Currently listening to a talk by Wim Coekaerts on Oracle VM. Just a few points of interest:

  • Oracle VM installs directly on the empty hardware, not onto an existing full Linux host install. There is a very small Linux footprint, like the enterprise Xen system and similar to the top of the range VMware stuff.
  • You can run the whole of it on a single box, but you only have a command line interface to configure the VMs. If you want the GUI manager you need to run a separate machine with some Oracle software installed on it (OC4J etc).
  • It’s all open source and free, provided you don’t want support. If you want support you need to pay.
  • Some benchmarks substantially out perform the top of the range VMware stuff, but these are probably never going to get published.
  • It’s going to be available on Wednesday.
  • It sounds cool. 🙂

Cheers

Tim…

Author: Tim...

DBA, Developer, Author, Trainer.

5 thoughts on “Oracle VM…”

  1. This is a big announcement from Oracle and they will be catching up to VMware. Oracle VM lacks the advanced features of Vmware like DRS, HA etc. Will need to see how this pans out over a period of time.

  2. Not Zen, Xen!

    This will be interesting to watch, certainly… To me the big open questions will be how well it hosts non-Linux OS’s (i.e. Windows) and how well they can enable things like migration for VMWare VMs. It’s early enough in the day that VMWare doesn’t have big vendor lock-in in the datacenter. Customers already using other Oracle technologies are bound to at least give this a look.

  3. Hi.

    Whoops. Sorry, I corrected it. 🙂

    At the moment it doesn’t run Windows as well as Linux. I does work, but not a fast as Linux. At the start of next year some libraries are being released to sort this, allegedly.
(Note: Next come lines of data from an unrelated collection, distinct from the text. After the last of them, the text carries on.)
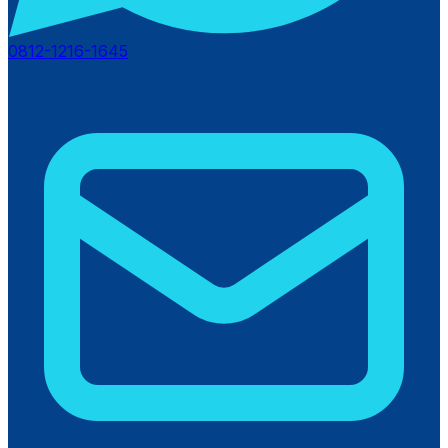
0812-1216-1645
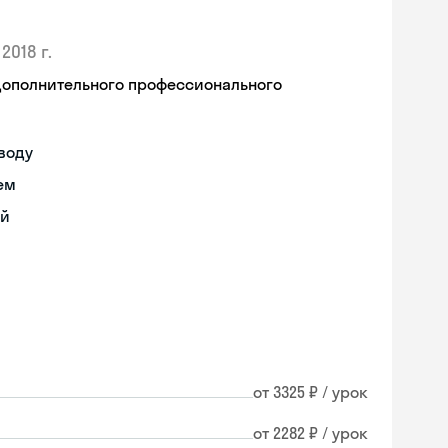
2018 г.
дополнительного профессионального
воду
ем
ий
от 3325 ₽ / урок
от 2282 ₽ / урок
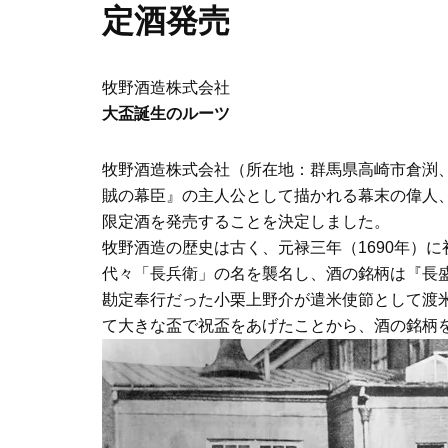
定酒発売
牧野酒造株式会社
大盃誕生のルーツ
牧野酒造株式会社（所在地：群馬県高崎市倉渕、代
賊の幕臣』の主人公として描かれる幕末の偉人
限定酒を発売することを決定しました。
牧野酒造の歴史は古く、元禄三年（1690年）
代々「長兵衛」の名を襲名し、酒の銘柄は『長盛
勘定奉行だった小栗上野介が遣米使節として渡
て大きな盃で祝盃をあげたことから、酒の銘柄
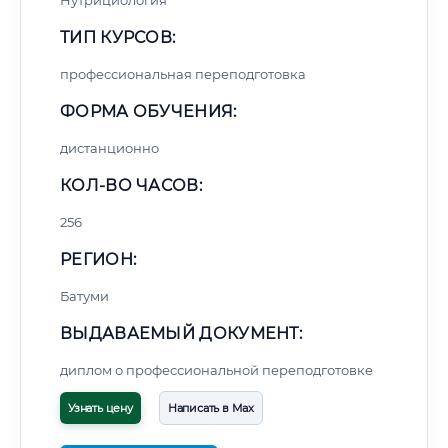
Нутрициология
ТИП КУРСОВ:
профессиональная переподготовка
ФОРМА ОБУЧЕНИЯ:
дистанционно
КОЛ-ВО ЧАСОВ:
256
РЕГИОН:
Батуми
ВЫДАВАЕМЫЙ ДОКУМЕНТ:
диплом о профессиональной переподготовке
Узнать цену
Написать в Max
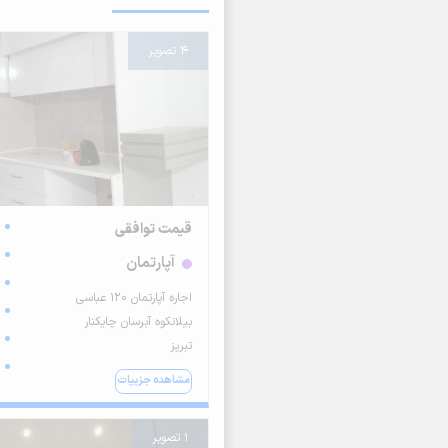
4 تصویر
قیمت توافقی
آپارتمان
اجاره آپارتمان 120 عباسی
بیلانکوه آبرسان چایکنار
تبریز
مشاهده جزییات
1 تصویر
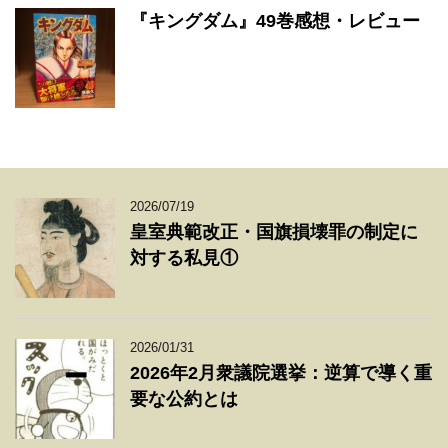
『キングダム』49巻感想・レビュー
2026/07/19
皇室典範改正・国旗損壊罪の制定に
対する私見①
2026/01/31
2026年2月衆議院選挙：逆算で導く重
要な公約とは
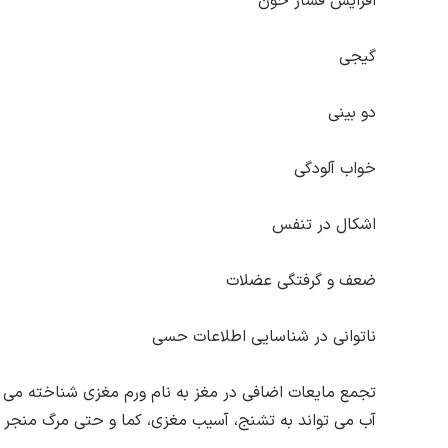
افزایش فشار خون
گیجی
دو بینی
خواب آلودگی
اشکال در تنفس
ضعف و گرفتگی عضلات
ناتوانی در شناسایی اطلاعات حسی
تجمع مایعات اضافی در مغز به نام ورم مغزی شناخته می شو
آب می تواند به تشنج، آسیب مغزی، کما و حتی مرگ منجر 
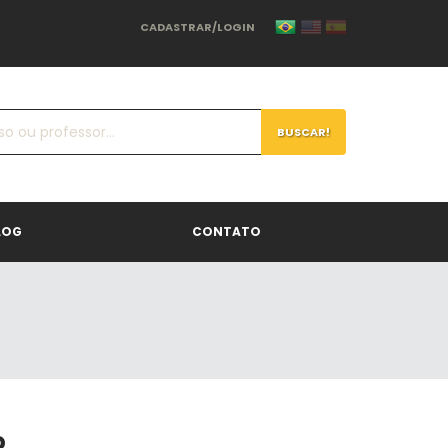
CADASTRAR/LOGIN
BUSCAR!
LOG
CONTATO
o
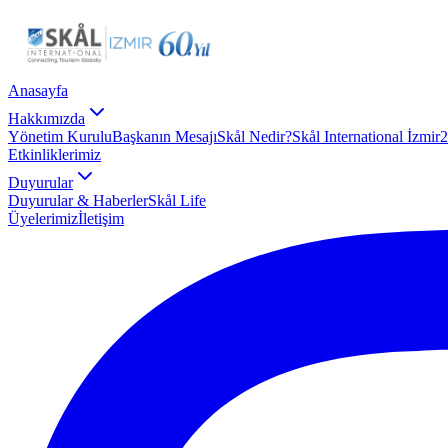
Anasayfa
Hakkımızda
Yönetim Kurulu
Başkanın Mesajı
Skål Nedir?
Skål International İzmir
2
Etkinliklerimiz
Duyurular
Duyurular & Haberler
Skål Life
Üyelerimiz
İletişim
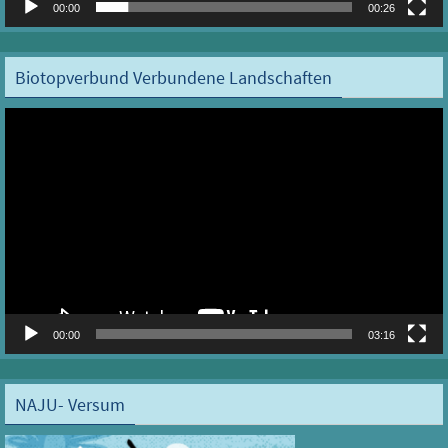
00:00
00:26
Biotopverbund Verbundene Landschaften
Video-
Player
00:00
03:16
NAJU- Versum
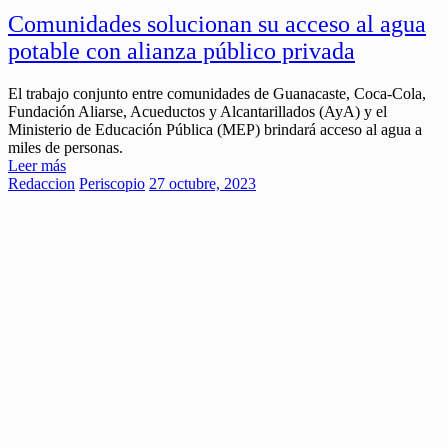
Comunidades solucionan su acceso al agua
potable con alianza público privada
El trabajo conjunto entre comunidades de Guanacaste, Coca-Cola,
Fundación Aliarse, Acueductos y Alcantarillados (AyA) y el
Ministerio de Educación Pública (MEP) brindará acceso al agua a
miles de personas.
Leer más
Redaccion
Periscopio
27 octubre, 2023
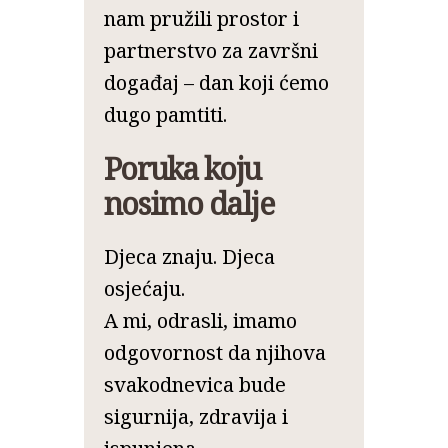
nam pružili prostor i
partnerstvo za završni
događaj – dan koji ćemo
dugo pamtiti.
Poruka koju
nosimo dalje
Djeca znaju. Djeca
osjećaju.
A mi, odrasli, imamo
odgovornost da njihova
svakodnevica bude
sigurnija, zdravija i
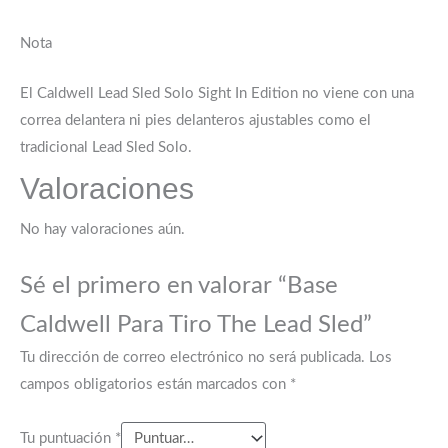
Nota
El Caldwell Lead Sled Solo Sight In Edition no viene con una
correa delantera ni pies delanteros ajustables como el
tradicional Lead Sled Solo.
Valoraciones
No hay valoraciones aún.
Sé el primero en valorar “Base
Caldwell Para Tiro The Lead Sled”
Tu dirección de correo electrónico no será publicada.
Los
campos obligatorios están marcados con
*
Tu puntuación
*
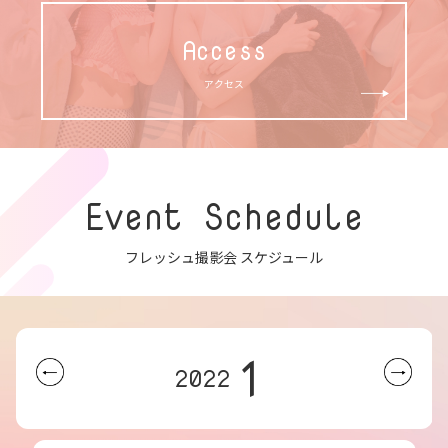
Access
アクセス
Event Schedule
フレッシュ撮影会 スケジュール
1
2022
    VMware ESX images can be converted using qemu-img on the Oracle VM cd. This has bee around for some time to do convert VMware images to Xen.

    Cheers

    Tim…

  4. Dear Tim,

    I was wondering for some Oracle stuff. I found ur blog in the run. Well everybody is talking about Oracle VM and I even don’t what VM is all about; leave Oracle VM aside. Can you explain it………….

  5. Hi.

    VM is short for Virtual Machine. What this means is you can take a single big server, and partition it up to act like several smaller servers. This can result in substantial cost and power savings compared to running lots of little servers.